**RECORDS FOR THE TASK:**
★ ★ ★ ★ ★ ★ ★
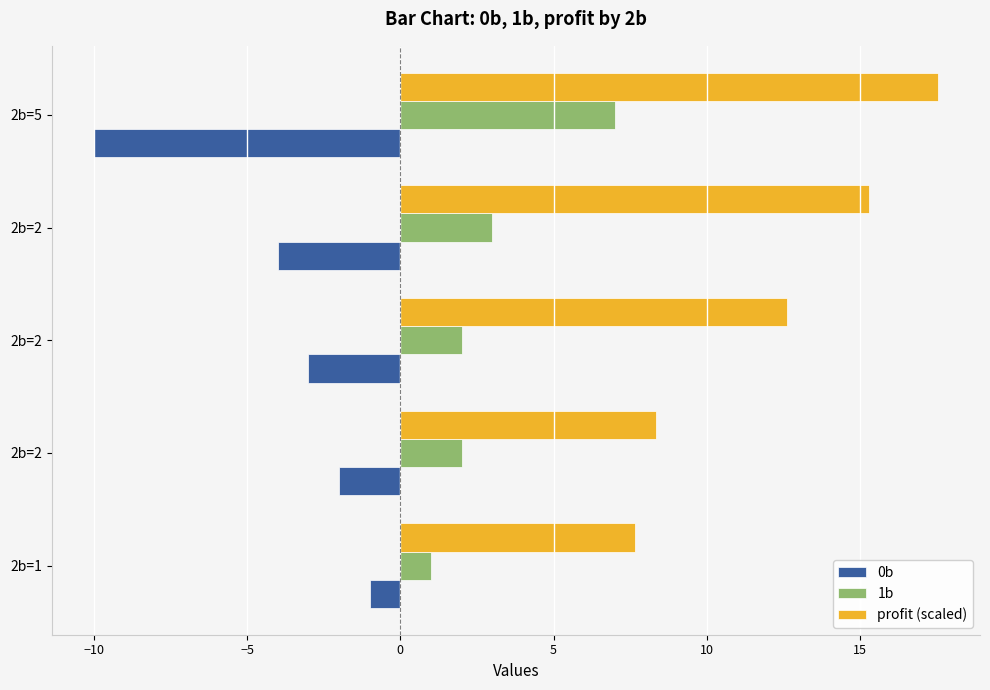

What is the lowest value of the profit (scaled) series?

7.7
★ ★ ★ ★ ★ ★ ★
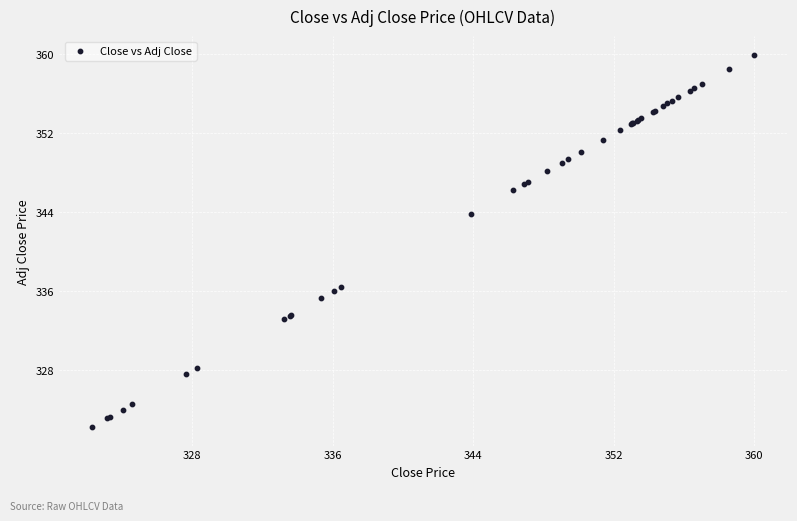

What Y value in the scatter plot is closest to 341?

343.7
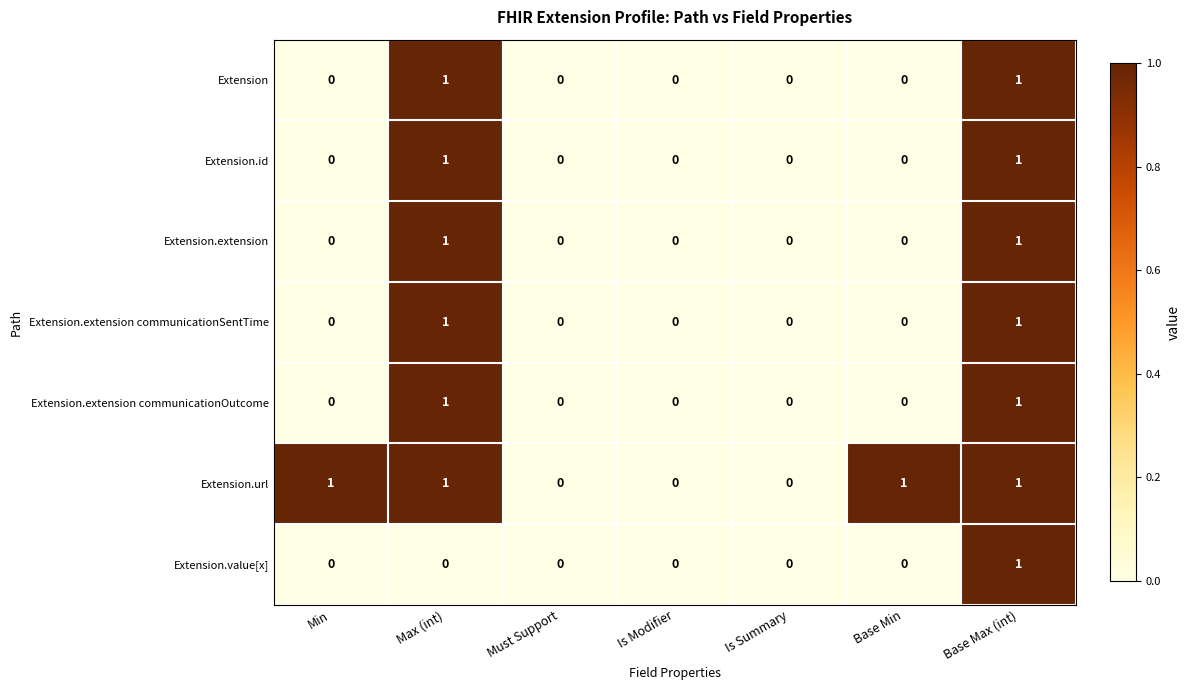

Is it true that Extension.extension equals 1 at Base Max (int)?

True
★ ★ ★ ★ ★ ★ ★
**THE PROBLEM:** Gather every line in the items above that contains the word "What".

**ANSWER TO THIS PROBLEM:**
What is the lowest value of the profit (scaled) series?
What Y value in the scatter plot is closest to 341?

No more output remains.